整備施設用地は、空自の地対空誘導弾パトリオットの配備地の一部で、県は整備施設にかかる部分のみとしているのに対し、防衛省は配備地全体の補償費を要求。また国交省との間でも、国が整備する部分の補償費負担について合意に至っていない。
 県によると、昨年3月時点で、建設予定地内のパトリオットを基地内の別の場所に移動し、県が工作物の撤去と土地造成を負担することで防衛省と合意。機能移転費については触れていなかった。しかし、8月に入り、防衛省から基地全体の移設費や新たな用地での整備費を含む補償費の負担を求められたという。
 防衛省施設整備課の担当者は、全体の補償費要求について「一部を返還しても運用上都合が悪い場合もあり、(関連装備を)まとめて動かさないと支障が生じる可能性もある」と主張ししている。移転補償費は、パトリオット配備地全体なら数十億円に上るとみられる。

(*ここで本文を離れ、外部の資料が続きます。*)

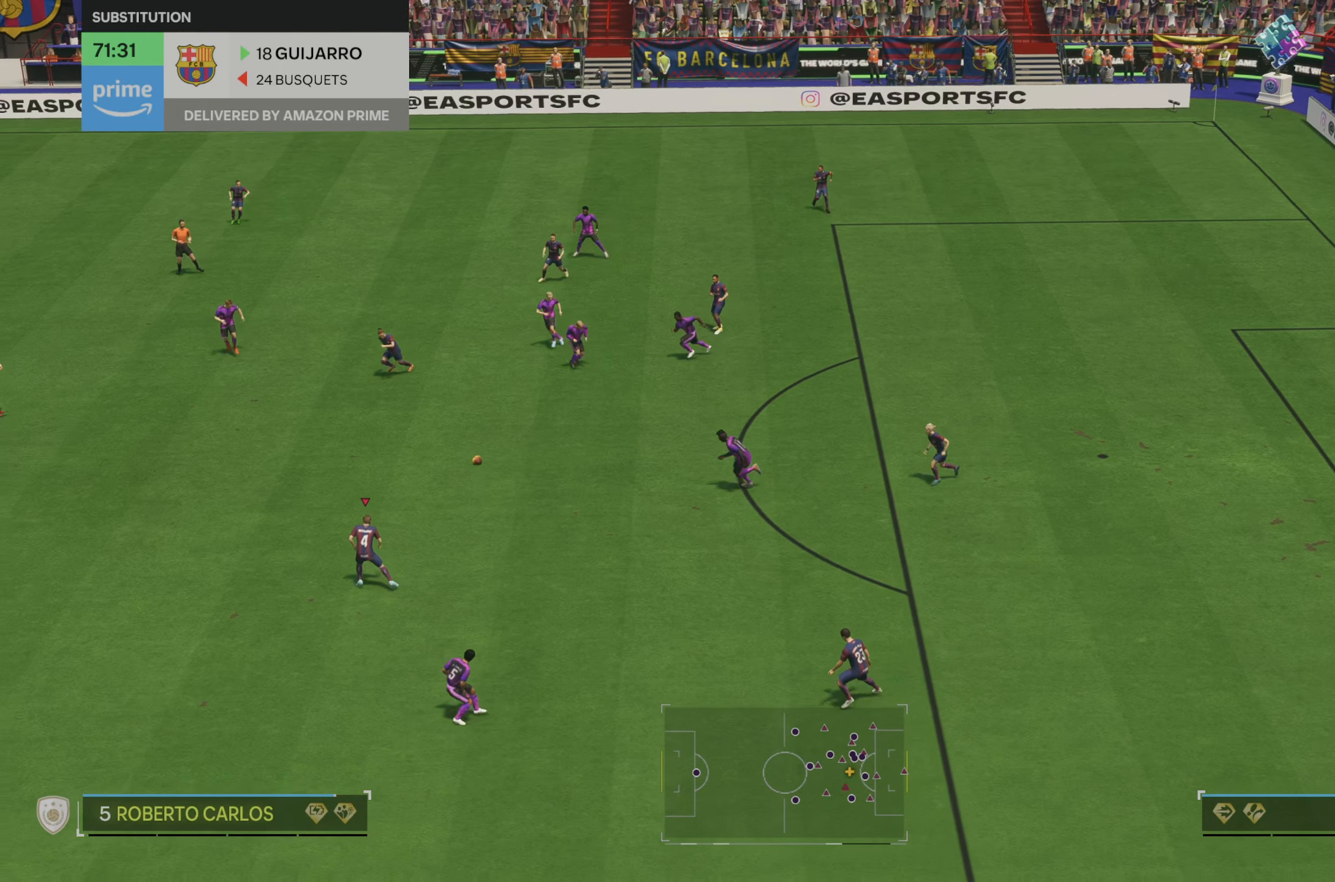
{"dt_ms": 500, "buttons": [], "left_stick": "left", "right_stick": "center", "events": [[383, "R2", "up"]]}
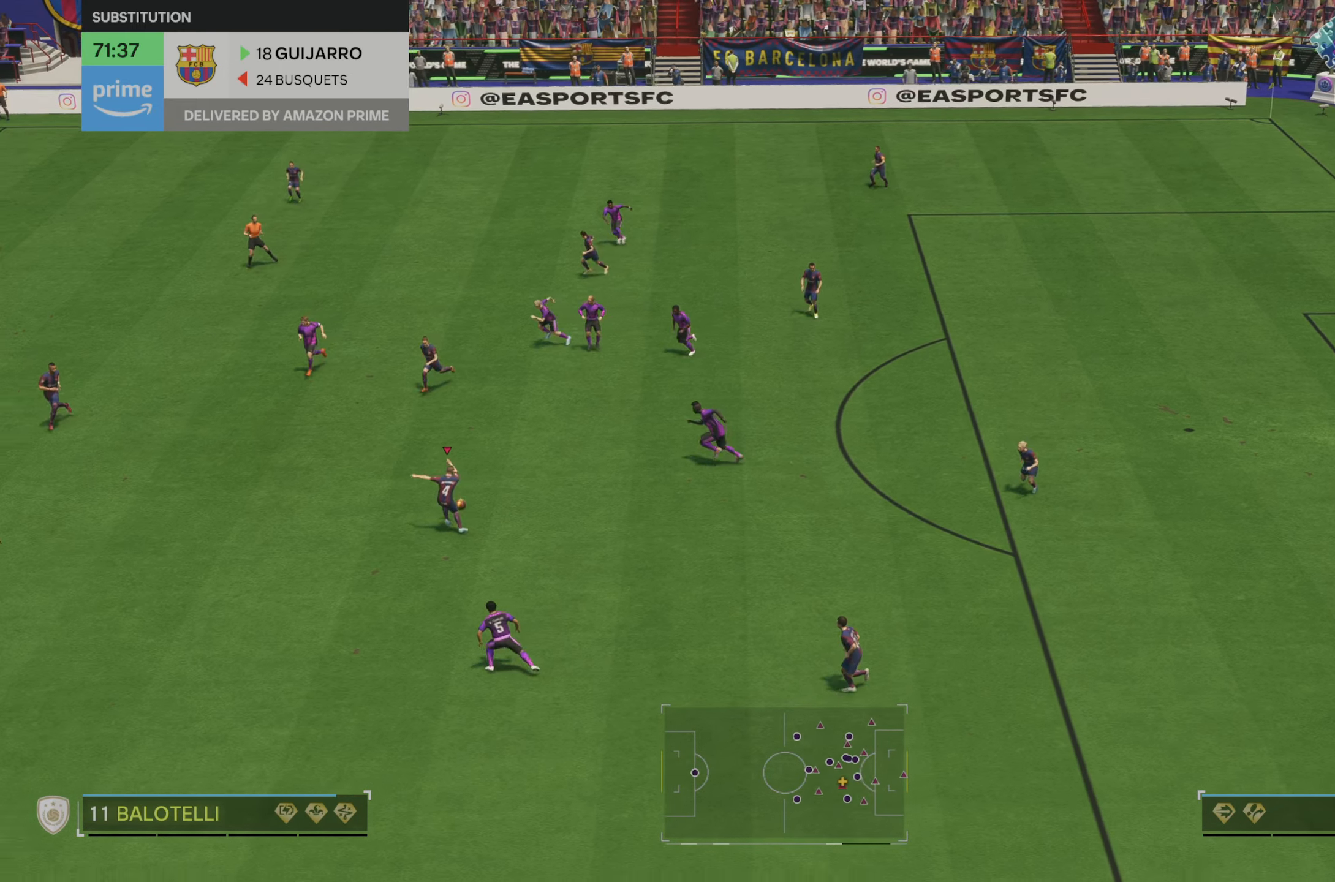
{"dt_ms": 500, "buttons": [], "left_stick": "up", "right_stick": "center", "events": [[183, "R2", "down"], [250, "R2", "up"], [450, "left_stick", "up"]]}
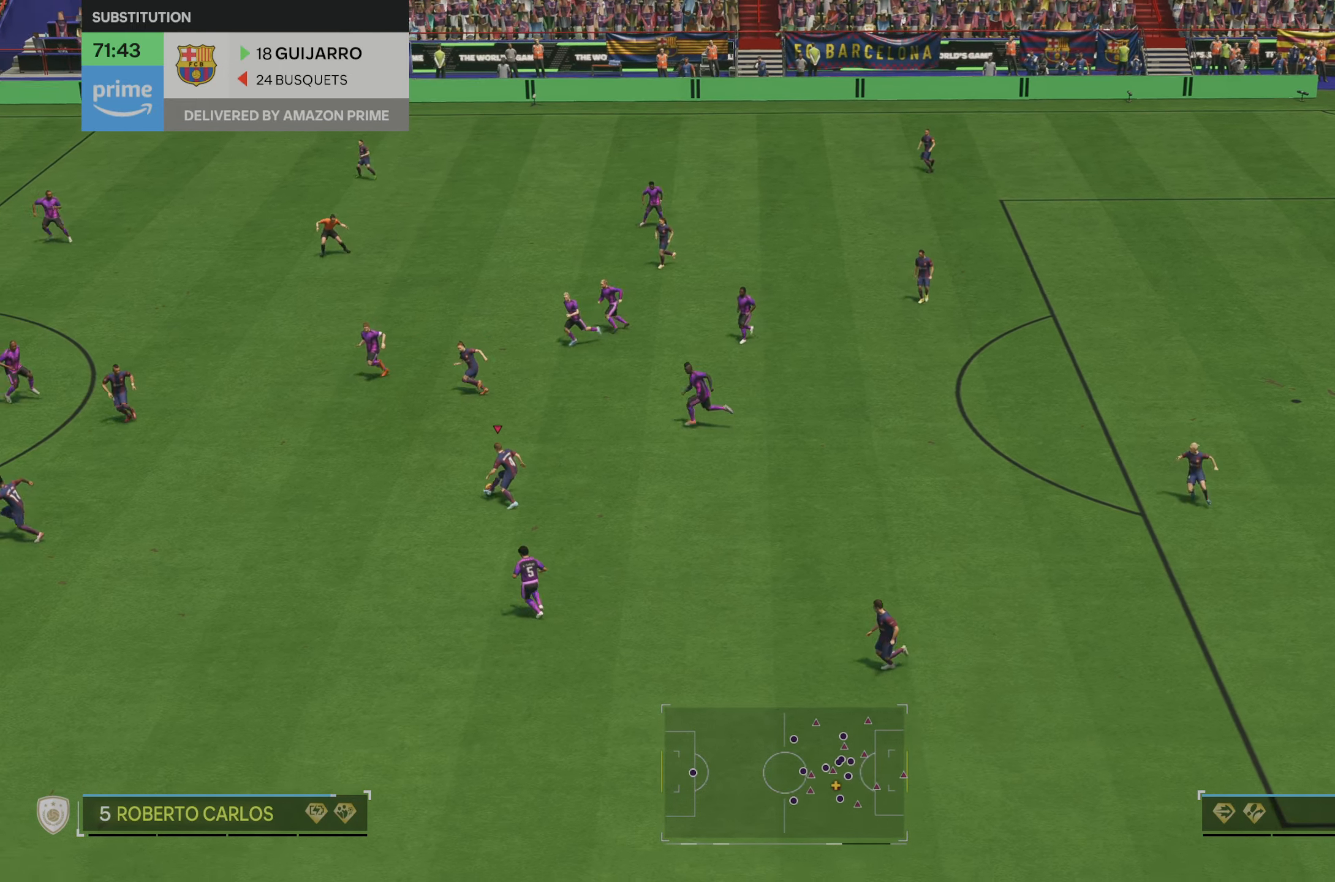
{"dt_ms": 500, "buttons": [], "left_stick": "up", "right_stick": "center", "events": []}
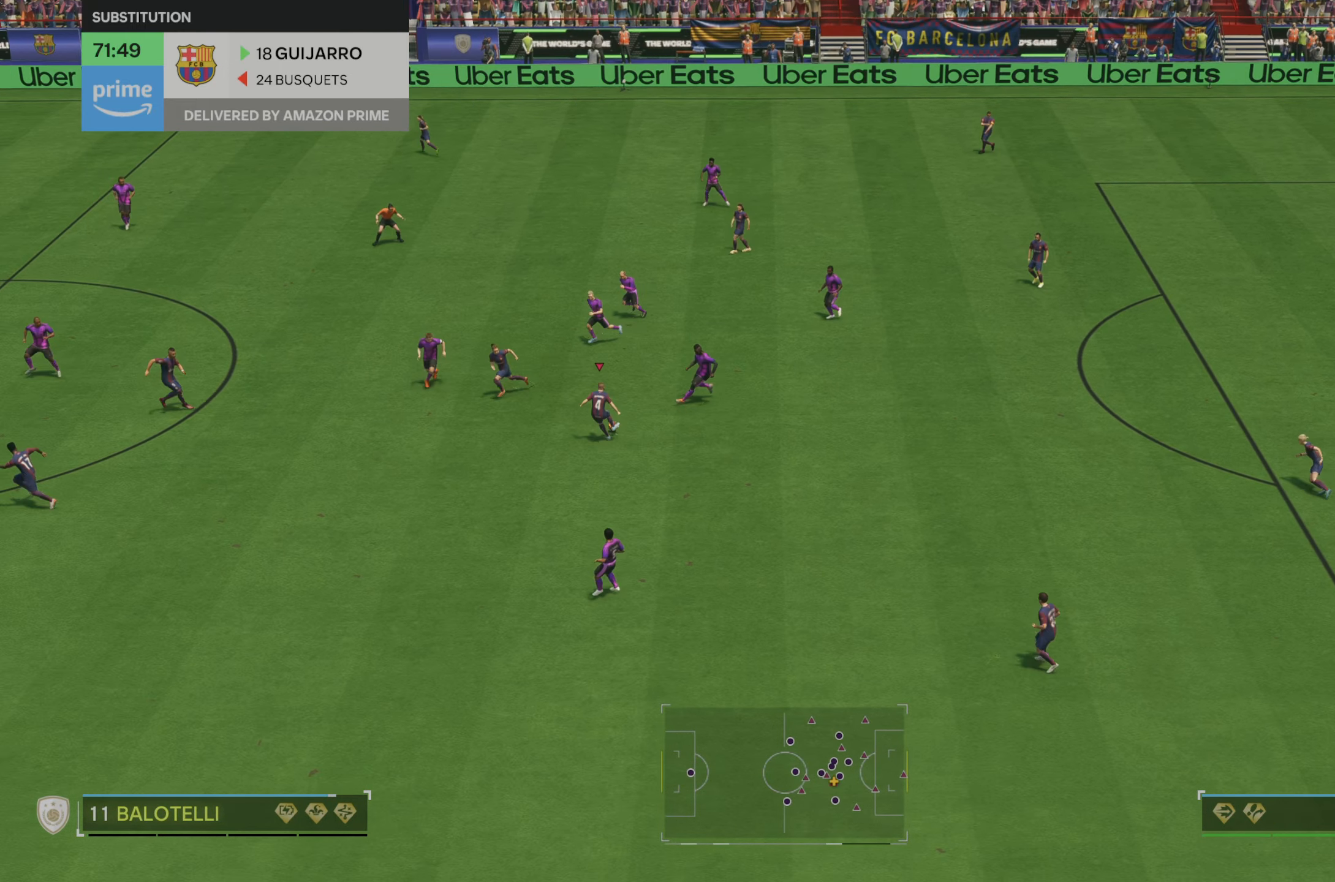
{"dt_ms": 500, "buttons": ["R2"], "left_stick": "up-left", "right_stick": "center", "events": [[33, "R2", "down"], [83, "left_stick", "up-left"]]}
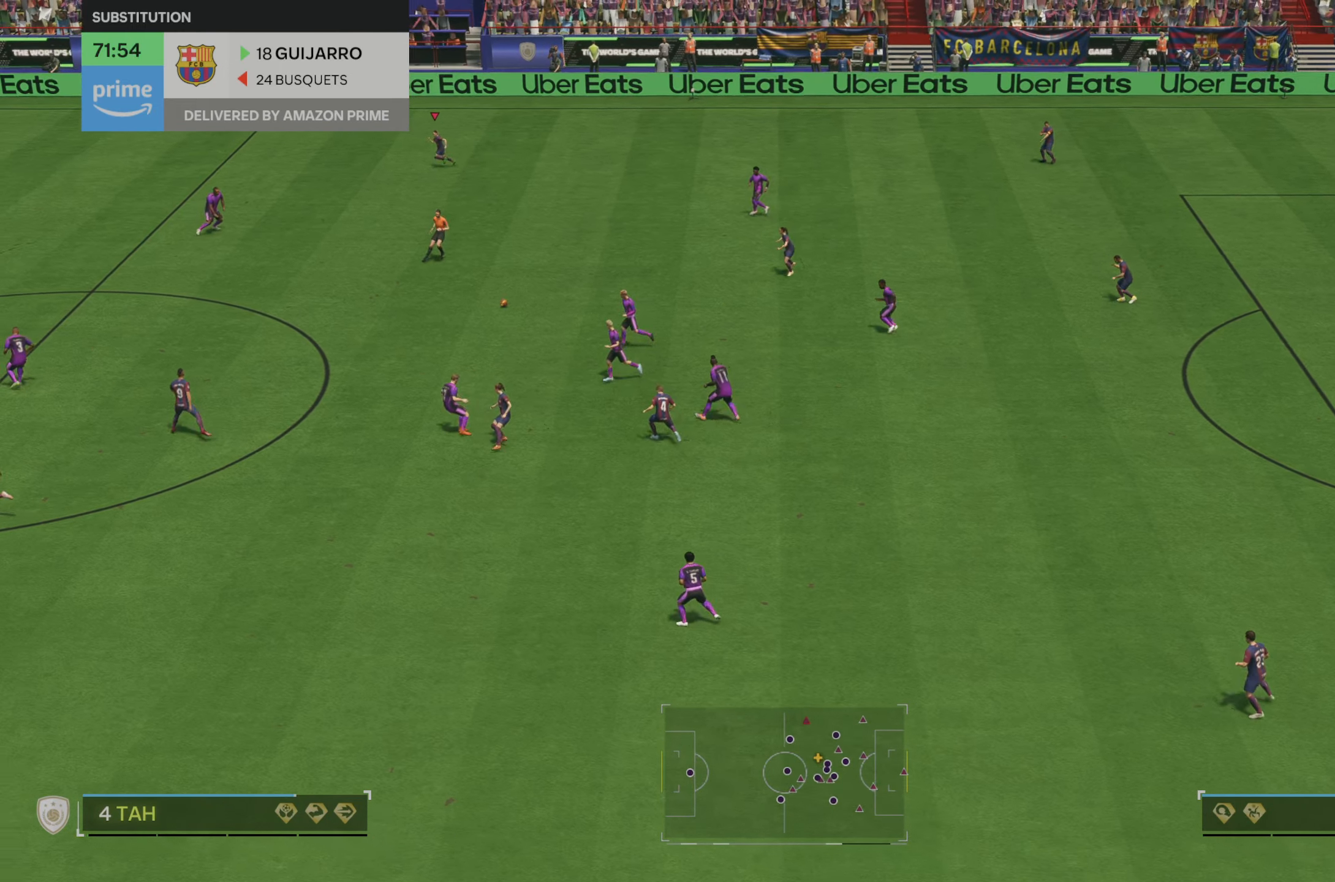
{"dt_ms": 500, "buttons": ["R2"], "left_stick": "up-left", "right_stick": "center", "events": []}
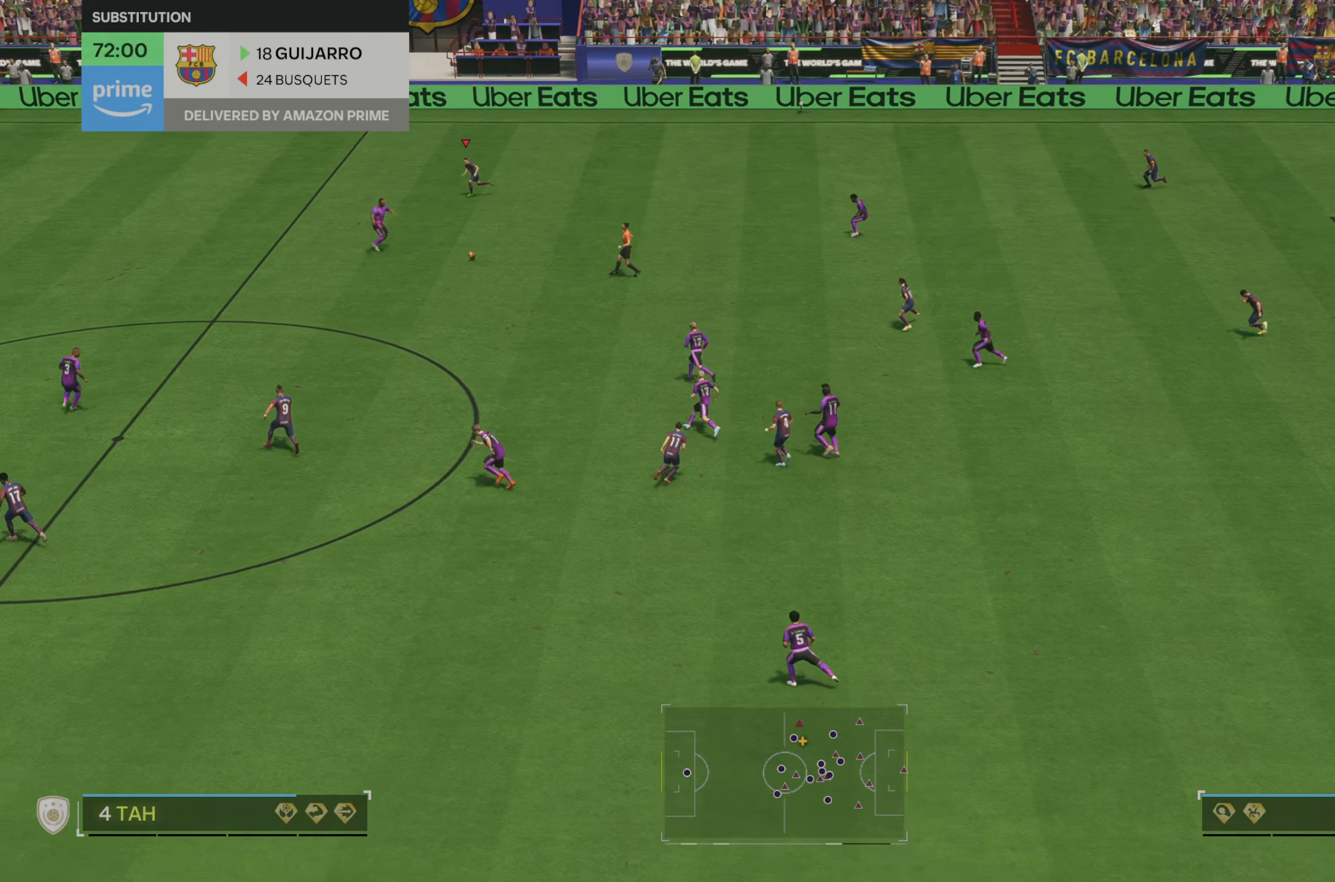
{"dt_ms": 500, "buttons": [], "left_stick": "center", "right_stick": "center", "events": [[50, "left_stick", "left"], [117, "R2", "up"], [317, "left_stick", "center"]]}
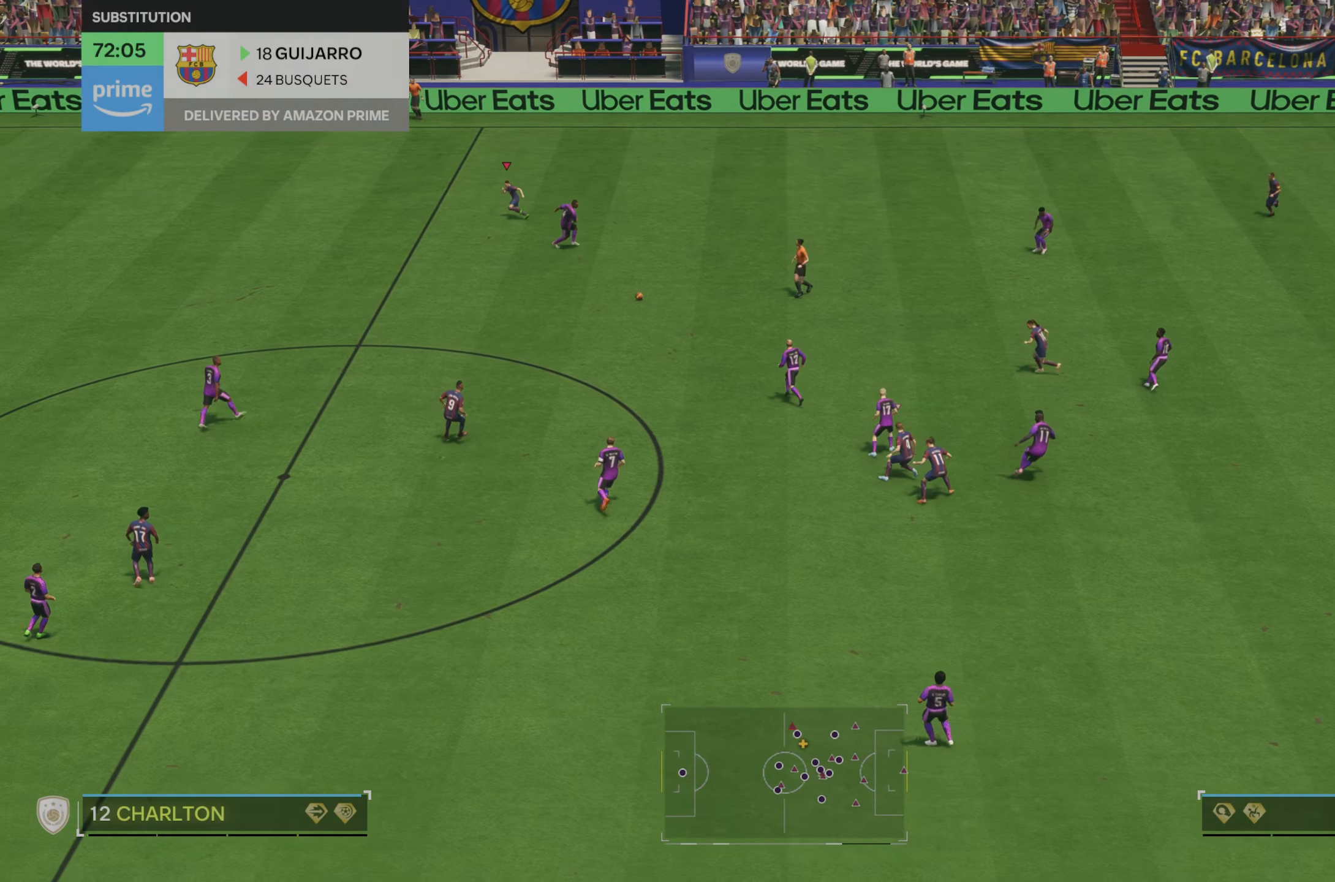
{"dt_ms": 500, "buttons": [], "left_stick": "center", "right_stick": "center", "events": [[117, "DPAD_DOWN", "down"], [183, "DPAD_DOWN", "up"], [283, "DPAD_DOWN", "down"], [350, "DPAD_DOWN", "up"]]}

 また、県は整備施設に伴う駐機場を整備する国交省に対し、駐機場予定地の移転補償費の負担を求めているが、合意に至っていない。
 当初計画では2015年度中の完成を目指し、14年度予算では工事費など約47億8100万円を計上した。県は昨年11月に実施設計を終えたが、用地交渉が難航して着工に至らず、15年度予算に約46億3千万円を繰り越し、今議会に提案している。事業費は一括交付金で、繰り越しには内閣府の了解も必要となる。
 県の担当者は「駐機場は国交省が管理する空港の基本施設であり、県がその分まで移転補償を負担するのはつじつまが合わない」と主張。「応分の負担について粘り強く交渉していきたい」とした。下地明和商工労働部長は「早急に解決できることを期待したい」と述べた。3日の県議会一般質問で翁長政俊氏(自民)の質問で明らかになった。